Ya no hay nocheCuando he ido a Tierra Santa y he mirado el mar de Galilea, me he quedado pensando en todo lo que sucedió allí. ¡Cuántas veces pasearía Jesús por esa playa, navegaría por ese mar, miraría esas mismas estrellas! ¡Cuántas veces rezaría caminando por esa orilla!
Jesús llega y se llena de luz esa tierra sombría. Una luz grande lo inunda todo: “El pueblo que caminaba en tinieblas vio una luz grande; habitaban tierra de sombras, y una luz les brilló”. La luz es la alegría que trae su venida. Con Jesús llegó la luz.
Esa luz que trae Jesús tiene que ver con su misterio, con su misión: los cojos andan, lo ciegos ven, los pecadores son perdonados, los pequeños son abrazados, los oprimidos son liberados. El reino de Dios surge. Hay esperanza.

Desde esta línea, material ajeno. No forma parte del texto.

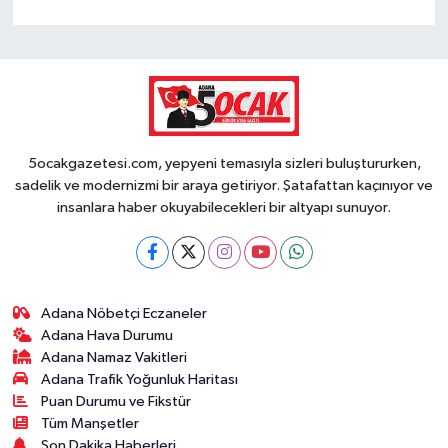
5ocakgazetesi.com, yepyeni temasıyla sizleri buluştururken,
sadelik ve modernizmi bir araya getiriyor. Şatafattan kaçınıyor ve
insanlara haber okuyabilecekleri bir altyapı sunuyor.
Adana Nöbetçi Eczaneler
Adana Hava Durumu
Adana Namaz Vakitleri
Adana Trafik Yoğunluk Haritası
Puan Durumu ve Fikstür
Tüm Manşetler
Son Dakika Haberleri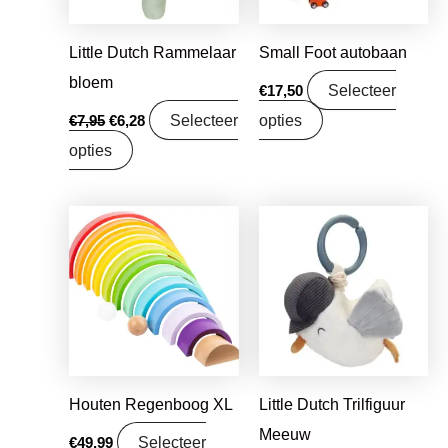
Little Dutch Rammelaar
Small Foot autobaan
bloem
Selecteer
€
17,50
Selecteer
opties
€
7,95
€
6,28
opties
Oorspronkelijke
Huidige
prijs
prijs
was:
is:
€9,99.
€7,89.
Houten Regenboog XL
Little Dutch Trilfiguur
Meeuw
Selecteer
€
49,99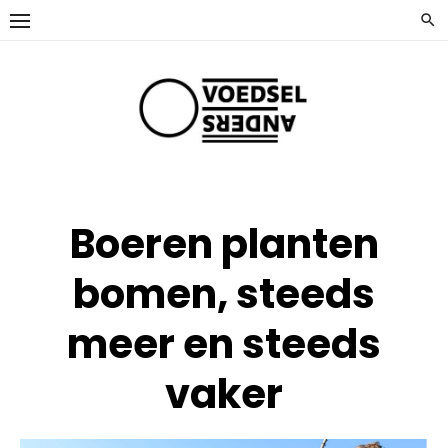
Ga
naar
de
inhoud
Boeren planten
bomen, steeds
meer en steeds
vaker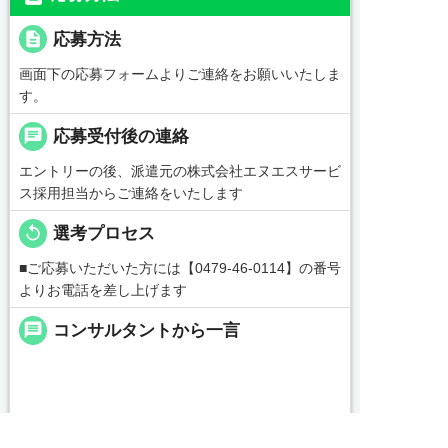
description
応募方法
画面下の応募フォームよりご連絡をお願いいたしま
す。
chat
応募受付後の連絡
エントリーの後、派遣元の株式会社エヌエスサービ
ス採用担当からご連絡をいたします
replay
選考プロセス
■ご応募いただいた方には【0479-46-0114】の番号
よりお電話を差し上げます
message
コンサルタントから一言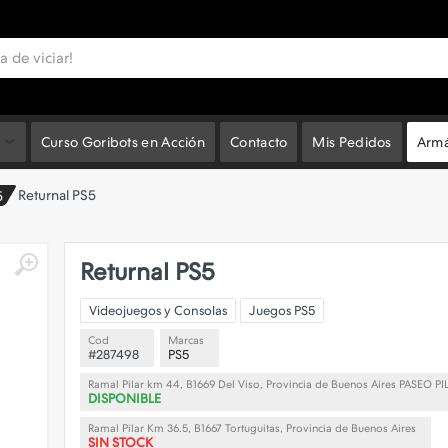
Curso Goribots en Acción
Contacto
Mis Pedidos
Armá
Returnal PS5
5
Returnal PS5
Videojuegos y Consolas
Juegos PS5
Cod
Marcas
#287498
PS5
Ramal Pilar km 44, B1669 Del Viso, Provincia de Buenos Aires PASEO PI
DISPONIBLE
Ramal Pilar Km 36.5, B1667 Tortuguitas, Provincia de Buenos Aires
SIN STOCK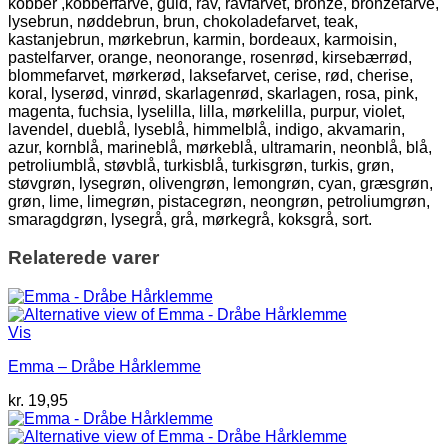
kobber ,kobberfarve, guld, rav, ravfarvet, bronze, bronzefarve,
lysebrun, nøddebrun, brun, chokoladefarvet, teak,
kastanjebrun, mørkebrun, karmin, bordeaux, karmoisin,
pastelfarver, orange, neonorange, rosenrød, kirsebærrød,
blommefarvet, mørkerød, laksefarvet, cerise, rød, cherise,
koral, lyserød, vinrød, skarlagenrød, skarlagen, rosa, pink,
magenta, fuchsia, lyselilla, lilla, mørkelilla, purpur, violet,
lavendel, dueblå, lyseblå, himmelblå, indigo, akvamarin,
azur, kornblå, marineblå, mørkeblå, ultramarin, neonblå, blå,
petroliumblå, støvblå, turkisblå, turkisgrøn, turkis, grøn,
støvgrøn, lysegrøn, olivengrøn, lemongrøn, cyan, græsgrøn,
grøn, lime, limegrøn, pistacegrøn, neongrøn, petroliumgrøn,
smaragdgrøn, lysegrå, grå, mørkegrå, koksgrå, sort.
Relaterede varer
Vis
Emma – Dråbe Hårklemme
kr.
19,95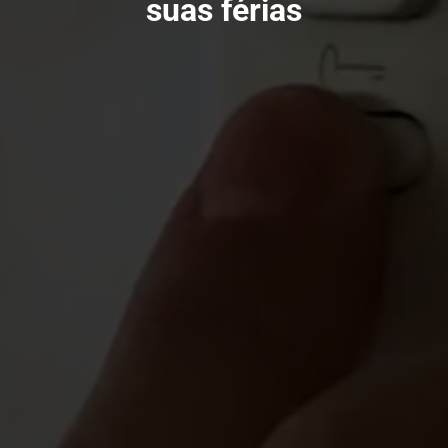
suas férias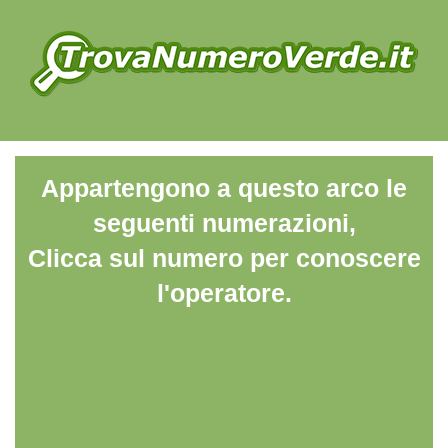
Appartengono a questo arco le
seguenti numerazioni,
Clicca sul numero per conoscere
l'operatore.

Esa luz de Cristo no me ciega. Es una luz que me da esperanza. Me muestra el camino que tengo que seguir. Decía el padre José Kentenich: “Cuando habitamos en la luz de Dios, vislumbramos la grandeza divina y nuestro desvalimiento humano”[1].
La luz de Jesús me ayuda a ver las cosas en su verdad. Mi vida abierta. Sin pliegues. En esa luz me reconozco. Veo mejor mi fuerza y mi debilidad. Mis capacidades y mis pecados. Y reconozco mejor a los que van conmigo. Distingo a quien me llama. A quien es llamado a mi lado. Y tiemblo.
¿Por qué no dudaron esos pescadores con la llamada de Jesús? Yo dudaría. La luz de Jesús da seguridad y confianza para decir que sí. Creo que fue esa luz que llegó a lo más oscuro de su mar y de su alma la que les dio valor.
Es la luz en medio de la noche la que le da sentido a todo. Ya no dudo porque estoy en medio de su luz. Desaparecen las sombras. Jesús viene a mi orilla. Y se cumple entonces la profecía de Isaías: “Camino del mar”.
Jesús paseaba por la orilla junto al mar. Me gusta pensar en Jesús empezando su misión. buscando aliados. Mucho tiempo buscando la luz en su corazón en el desierto. Por eso ahora es capaz de entregar esa misma luz que ha recibido.
El Espíritu lo empujó al desierto. Ese mismo Espíritu lo lleva ahora entre los hombres. Su vida es con los necesitados, en medio de lo humano, tocando a los heridos, acercándose a los pecadores.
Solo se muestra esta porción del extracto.